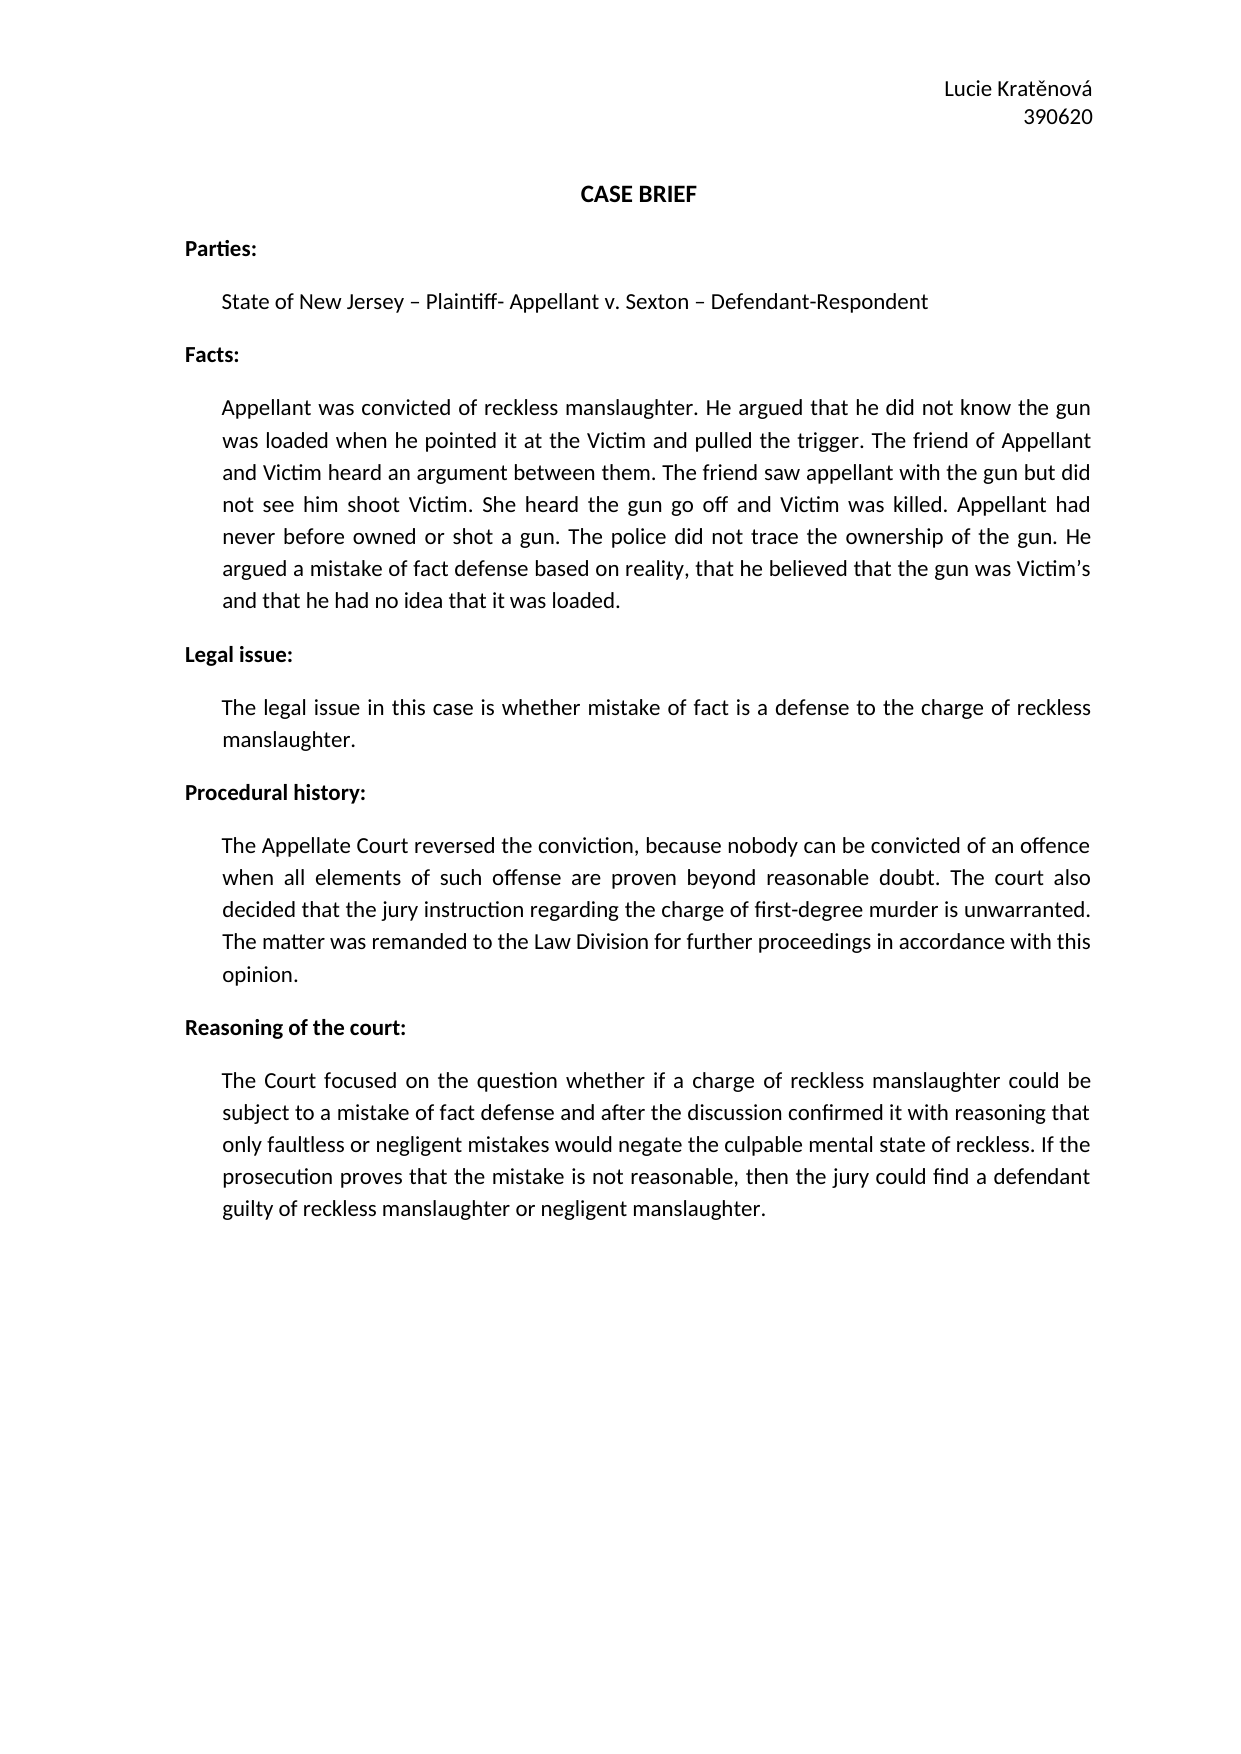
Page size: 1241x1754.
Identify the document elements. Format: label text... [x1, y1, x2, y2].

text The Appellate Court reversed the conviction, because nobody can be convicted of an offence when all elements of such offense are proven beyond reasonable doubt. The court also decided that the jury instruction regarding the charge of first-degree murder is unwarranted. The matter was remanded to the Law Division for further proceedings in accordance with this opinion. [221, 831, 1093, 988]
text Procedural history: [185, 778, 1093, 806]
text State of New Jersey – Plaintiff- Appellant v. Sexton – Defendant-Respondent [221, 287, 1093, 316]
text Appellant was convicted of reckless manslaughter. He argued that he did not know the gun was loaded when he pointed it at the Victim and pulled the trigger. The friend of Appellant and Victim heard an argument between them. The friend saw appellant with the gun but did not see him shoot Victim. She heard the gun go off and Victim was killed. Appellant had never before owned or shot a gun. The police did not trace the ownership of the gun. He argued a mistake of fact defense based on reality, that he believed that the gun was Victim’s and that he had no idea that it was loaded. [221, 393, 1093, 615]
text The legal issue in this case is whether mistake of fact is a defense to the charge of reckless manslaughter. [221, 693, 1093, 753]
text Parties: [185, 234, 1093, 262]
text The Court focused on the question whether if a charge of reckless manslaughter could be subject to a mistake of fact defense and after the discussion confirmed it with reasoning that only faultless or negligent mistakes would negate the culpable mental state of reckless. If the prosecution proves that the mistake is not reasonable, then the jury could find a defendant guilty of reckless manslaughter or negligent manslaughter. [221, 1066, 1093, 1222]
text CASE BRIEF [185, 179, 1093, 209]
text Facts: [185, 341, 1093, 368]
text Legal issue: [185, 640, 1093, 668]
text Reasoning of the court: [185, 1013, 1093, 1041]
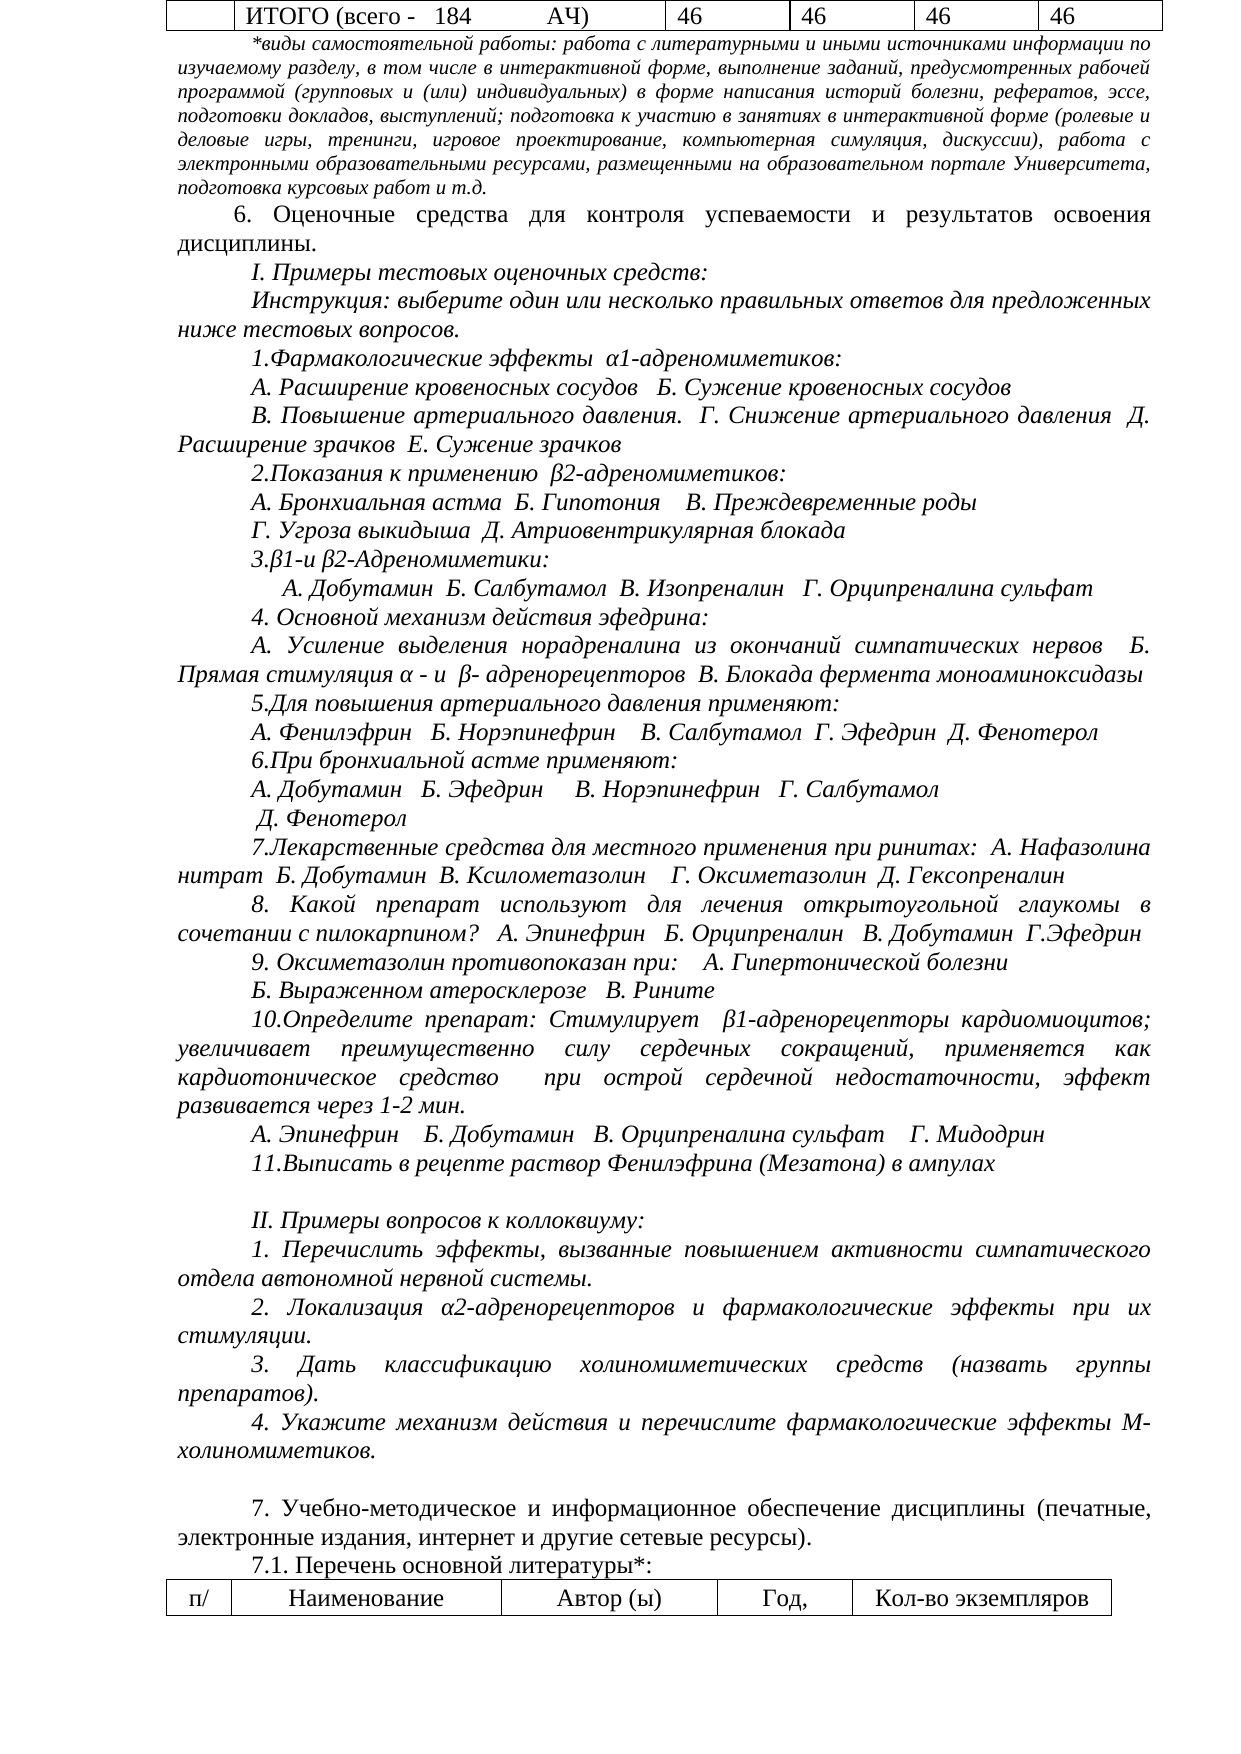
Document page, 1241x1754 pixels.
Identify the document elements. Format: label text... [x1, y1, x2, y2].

==

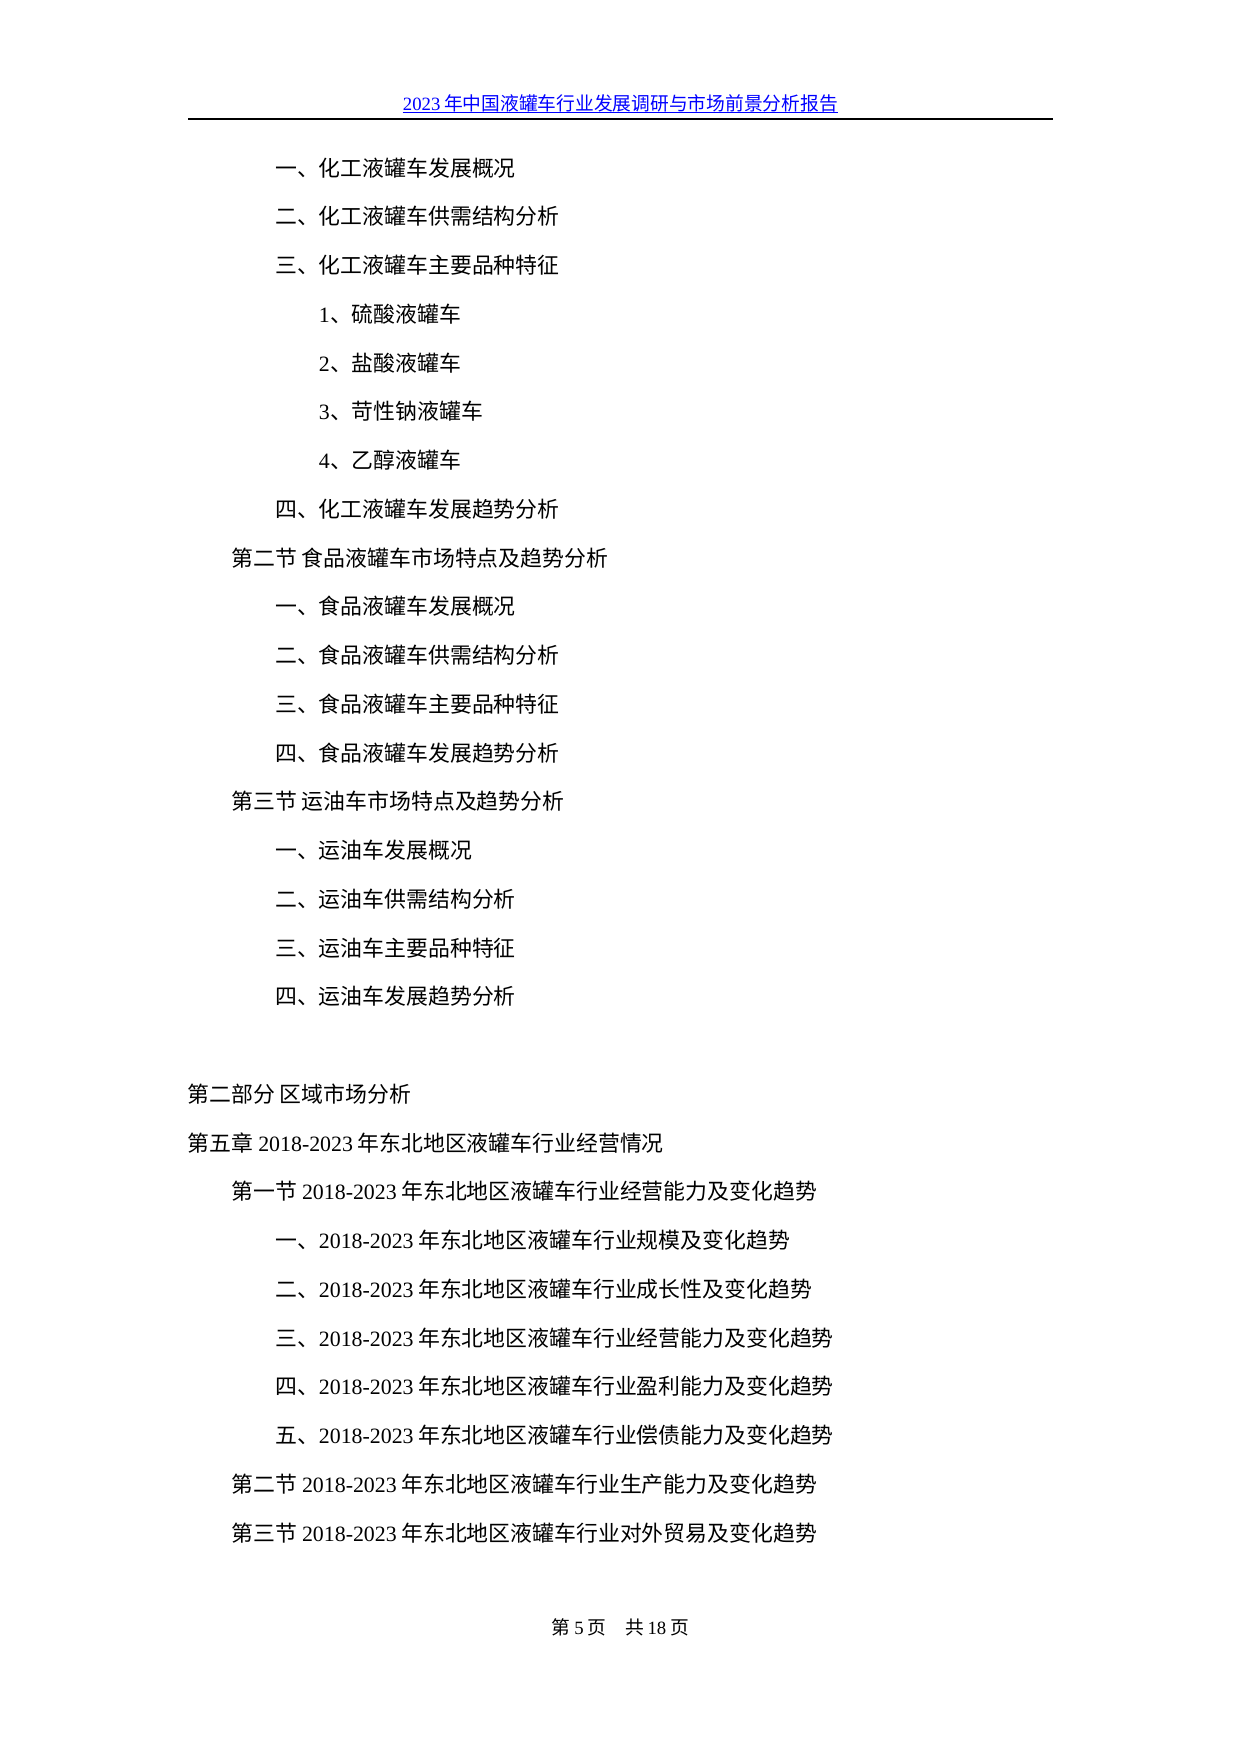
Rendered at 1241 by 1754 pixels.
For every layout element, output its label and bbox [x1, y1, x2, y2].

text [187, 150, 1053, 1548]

#### Task instructions:
Where does the string "pixels" occur in the material? Copy every line where it does.

#### Exercise solution:
Document page, 1241x1754 pixels.
Rendered at 1241 by 1754 pixels.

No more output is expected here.